Computer scientists at the Energy Department’s Sandia National Laboratories have simultaneously booted one million Linux kernels, all of which ran as virtual machines on the labs’ Thunderbird supercomputer. The researchers, Ron Minnich and Don Rudish, hope to use their million virtual-machine network to better understand how botnets operate.
A million virtual machine is the largest number that has ever been spun up on a single system, to the best of the researchers’ knowledge. Previously, they were only able to boot 20,000 virtual instances at once.
The Department of Energy’s Office of Science, the National Nuclear Security Administration’s (NNSA) Advanced Simulation and Computing (ASC) program all funded the two-year project.
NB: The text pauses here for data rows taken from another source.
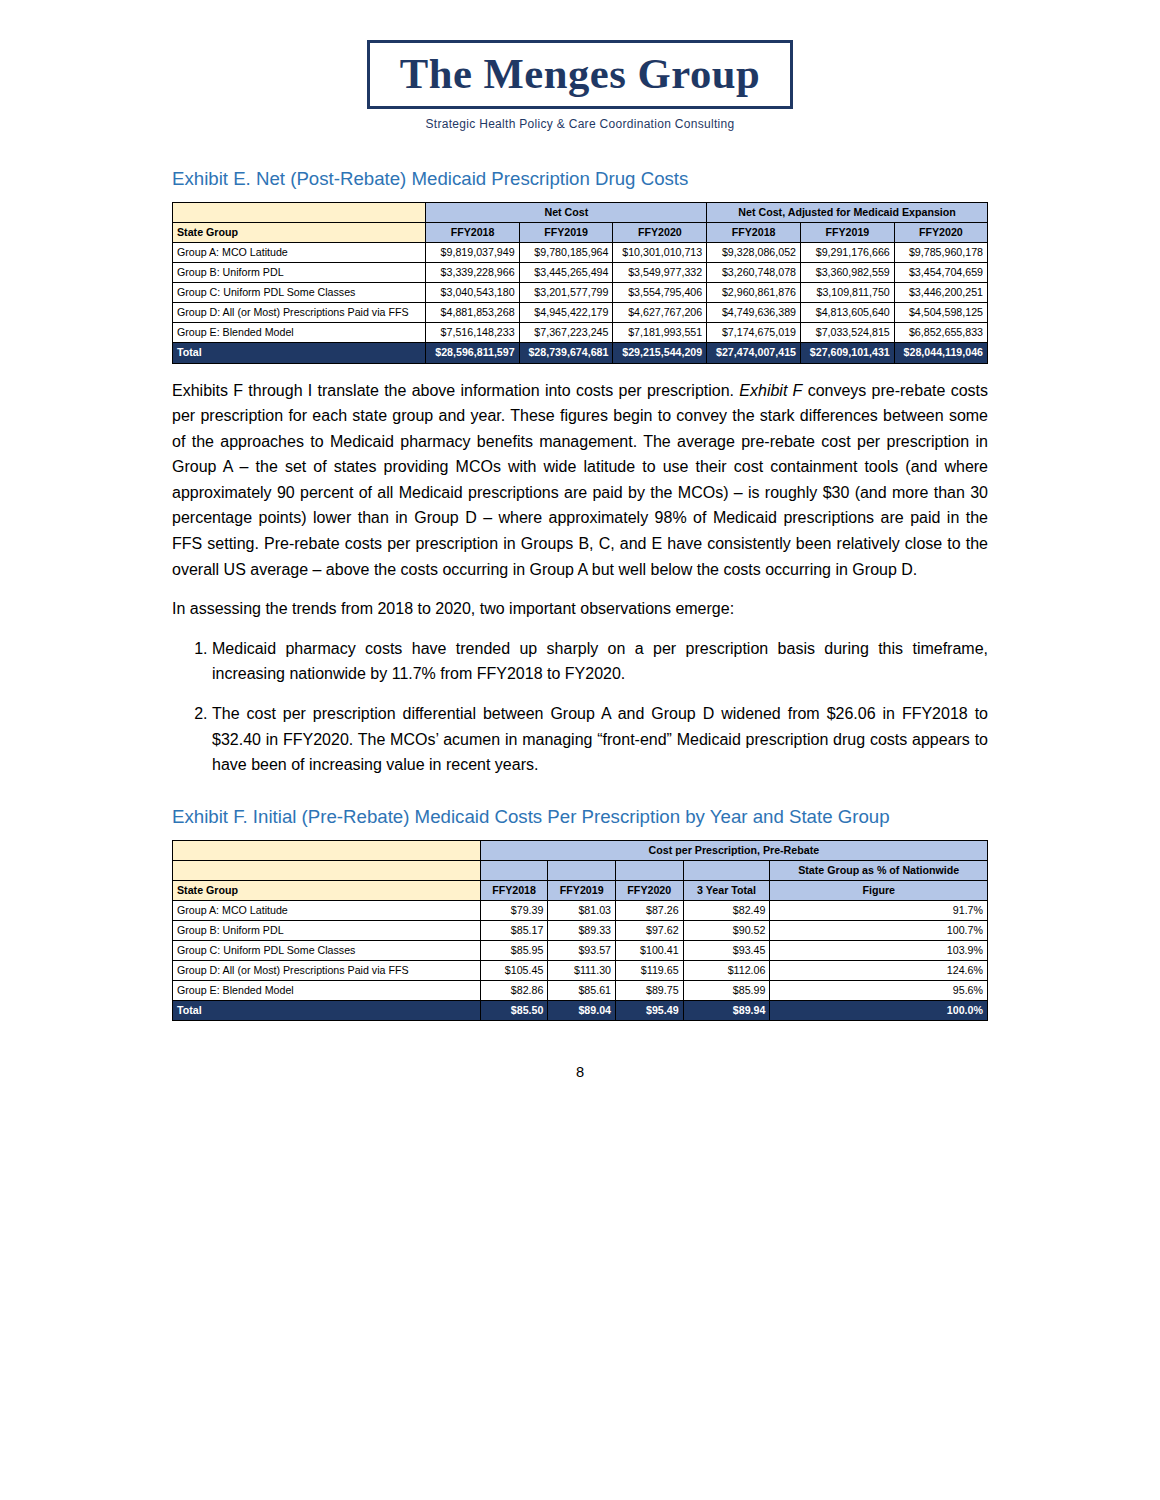The Menges Group
Strategic Health Policy & Care Coordination Consulting
Exhibit E. Net (Post-Rebate) Medicaid Prescription Drug Costs
| | Net Cost | Net Cost, Adjusted for Medicaid Expansion |
| State Group | FFY2018 | FFY2019 | FFY2020 | FFY2018 | FFY2019 | FFY2020 |
| Group A: MCO Latitude | $9,819,037,949 | $9,780,185,964 | $10,301,010,713 | $9,328,086,052 | $9,291,176,666 | $9,785,960,178 |
| Group B: Uniform PDL | $3,339,228,966 | $3,445,265,494 | $3,549,977,332 | $3,260,748,078 | $3,360,982,559 | $3,454,704,659 |
| Group C: Uniform PDL Some Classes | $3,040,543,180 | $3,201,577,799 | $3,554,795,406 | $2,960,861,876 | $3,109,811,750 | $3,446,200,251 |
| Group D: All (or Most) Prescriptions Paid via FFS | $4,881,853,268 | $4,945,422,179 | $4,627,767,206 | $4,749,636,389 | $4,813,605,640 | $4,504,598,125 |
| Group E: Blended Model | $7,516,148,233 | $7,367,223,245 | $7,181,993,551 | $7,174,675,019 | $7,033,524,815 | $6,852,655,833 |
| Total | $28,596,811,597 | $28,739,674,681 | $29,215,544,209 | $27,474,007,415 | $27,609,101,431 | $28,044,119,046 |
Exhibits F through I translate the above information into costs per prescription. Exhibit F conveys pre-rebate costs per prescription for each state group and year. These figures begin to convey the stark differences between some of the approaches to Medicaid pharmacy benefits management. The average pre-rebate cost per prescription in Group A – the set of states providing MCOs with wide latitude to use their cost containment tools (and where approximately 90 percent of all Medicaid prescriptions are paid by the MCOs) – is roughly $30 (and more than 30 percentage points) lower than in Group D – where approximately 98% of Medicaid prescriptions are paid in the FFS setting. Pre-rebate costs per prescription in Groups B, C, and E have consistently been relatively close to the overall US average – above the costs occurring in Group A but well below the costs occurring in Group D.
In assessing the trends from 2018 to 2020, two important observations emerge:
Medicaid pharmacy costs have trended up sharply on a per prescription basis during this timeframe, increasing nationwide by 11.7% from FFY2018 to FY2020.
The cost per prescription differential between Group A and Group D widened from $26.06 in FFY2018 to $32.40 in FFY2020. The MCOs’ acumen in managing “front-end” Medicaid prescription drug costs appears to have been of increasing value in recent years.
Exhibit F. Initial (Pre-Rebate) Medicaid Costs Per Prescription by Year and State Group
| | Cost per Prescription, Pre-Rebate |
| | | | | | State Group as % of Nationwide |
| State Group | FFY2018 | FFY2019 | FFY2020 | 3 Year Total | Figure |
| Group A: MCO Latitude | $79.39 | $81.03 | $87.26 | $82.49 | 91.7% |
| Group B: Uniform PDL | $85.17 | $89.33 | $97.62 | $90.52 | 100.7% |
| Group C: Uniform PDL Some Classes | $85.95 | $93.57 | $100.41 | $93.45 | 103.9% |
| Group D: All (or Most) Prescriptions Paid via FFS | $105.45 | $111.30 | $119.65 | $112.06 | 124.6% |
| Group E: Blended Model | $82.86 | $85.61 | $89.75 | $85.99 | 95.6% |
| Total | $85.50 | $89.04 | $95.49 | $89.94 | 100.0% |
8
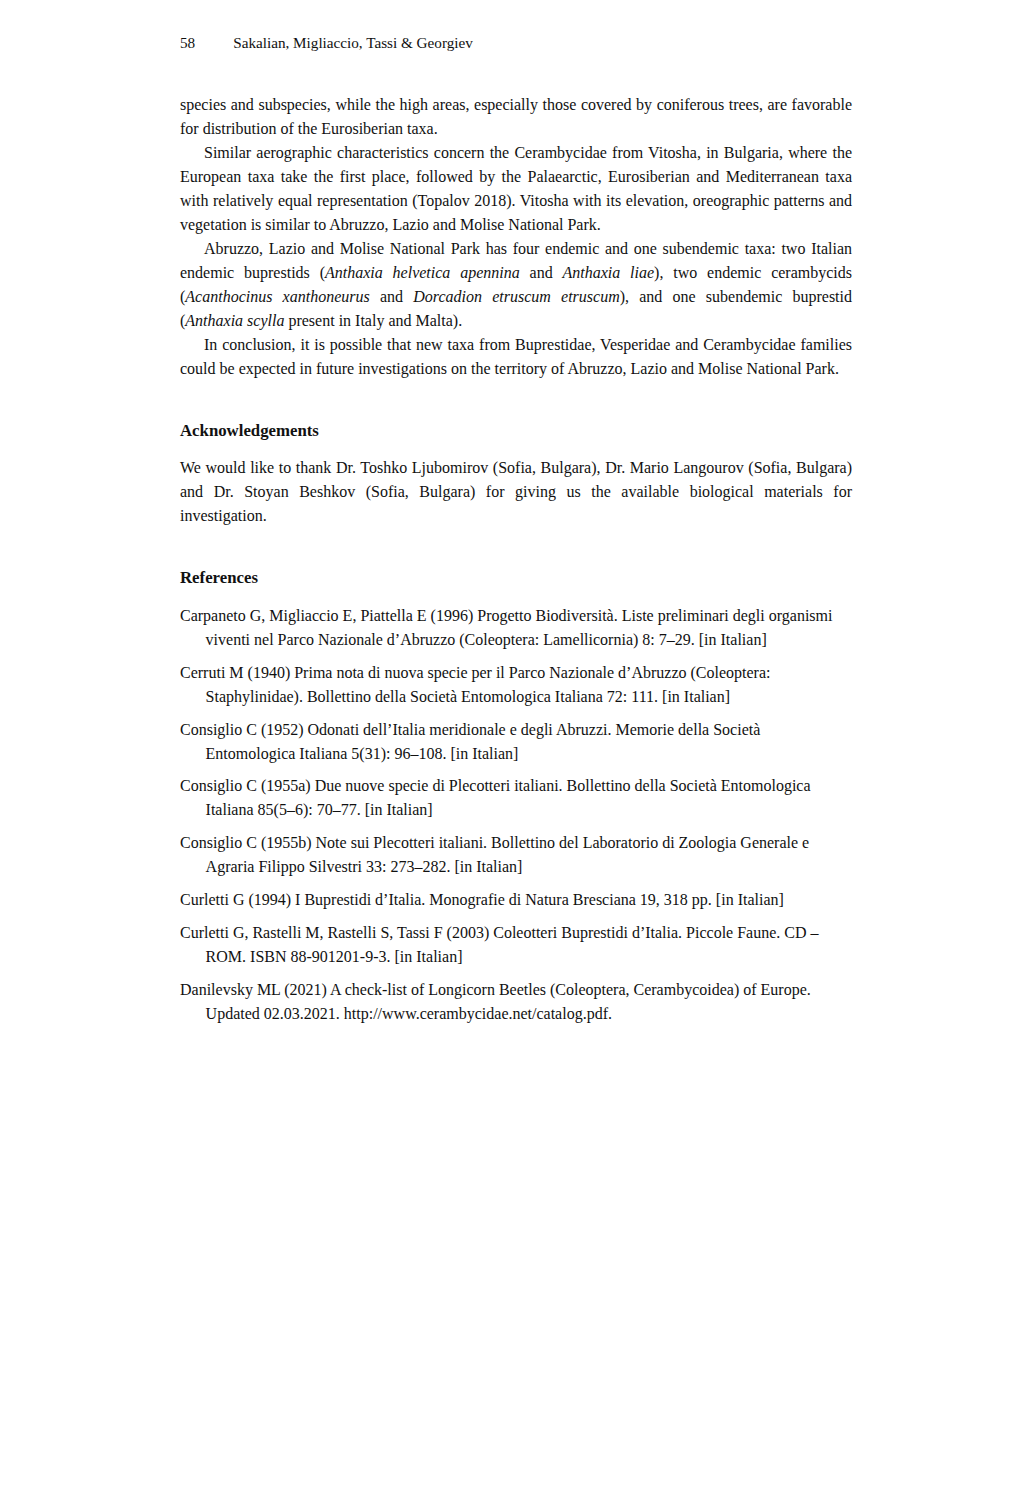58 Sakalian, Migliaccio, Tassi & Georgiev
species and subspecies, while the high areas, especially those covered by coniferous trees, are favorable for distribution of the Eurosiberian taxa.
Similar aerographic characteristics concern the Cerambycidae from Vitosha, in Bulgaria, where the European taxa take the first place, followed by the Palaearctic, Eurosiberian and Mediterranean taxa with relatively equal representation (Topalov 2018). Vitosha with its elevation, oreographic patterns and vegetation is similar to Abruzzo, Lazio and Molise National Park.
Abruzzo, Lazio and Molise National Park has four endemic and one subendemic taxa: two Italian endemic buprestids (Anthaxia helvetica apennina and Anthaxia liae), two endemic cerambycids (Acanthocinus xanthoneurus and Dorcadion etruscum etruscum), and one subendemic buprestid (Anthaxia scylla present in Italy and Malta).
In conclusion, it is possible that new taxa from Buprestidae, Vesperidae and Cerambycidae families could be expected in future investigations on the territory of Abruzzo, Lazio and Molise National Park.
Acknowledgements
We would like to thank Dr. Toshko Ljubomirov (Sofia, Bulgara), Dr. Mario Langourov (Sofia, Bulgara) and Dr. Stoyan Beshkov (Sofia, Bulgara) for giving us the available biological materials for investigation.
References
Carpaneto G, Migliaccio E, Piattella E (1996) Progetto Biodiversità. Liste preliminari degli organismi viventi nel Parco Nazionale d’Abruzzo (Coleoptera: Lamellicornia) 8: 7–29. [in Italian]
Cerruti M (1940) Prima nota di nuova specie per il Parco Nazionale d’Abruzzo (Coleoptera: Staphylinidae). Bollettino della Società Entomologica Italiana 72: 111. [in Italian]
Consiglio C (1952) Odonati dell’Italia meridionale e degli Abruzzi. Memorie della Società Entomologica Italiana 5(31): 96–108. [in Italian]
Consiglio C (1955a) Due nuove specie di Plecotteri italiani. Bollettino della Società Entomologica Italiana 85(5–6): 70–77. [in Italian]
Consiglio C (1955b) Note sui Plecotteri italiani. Bollettino del Laboratorio di Zoologia Generale e Agraria Filippo Silvestri 33: 273–282. [in Italian]
Curletti G (1994) I Buprestidi d’Italia. Monografie di Natura Bresciana 19, 318 pp. [in Italian]
Curletti G, Rastelli M, Rastelli S, Tassi F (2003) Coleotteri Buprestidi d’Italia. Piccole Faune. CD – ROM. ISBN 88-901201-9-3. [in Italian]
Danilevsky ML (2021) A check-list of Longicorn Beetles (Coleoptera, Cerambycoidea) of Europe. Updated 02.03.2021. http://www.cerambycidae.net/catalog.pdf.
Dell and IBM contributed technical expertise to the experiments.
Thunderbird is a 4,480-node Dell-based computer cluster. Each node ran 250 Linux kernels. The host OS on each node is a stripped-down version of Linux kernel, compiled by the researchers themselves. It contains only the kernel core and and a start-up script that boots up the virtual machines. “The root file system lives out in Random Access Memory,” Rudish said.
For the virtualization, the system uses a hypervisor built into the Linux kernel, called Lguest, which was developed by the research arm of IBM. Although it is still in the development stage, Sandia chose Lguest because it is “very fast and very lightweight,” Minnich said. On Thunderbird, the start-up for each virtual machine is a fraction of second, Rudish said. “The bottleneck reading in the configuration file, which is a million lines long.”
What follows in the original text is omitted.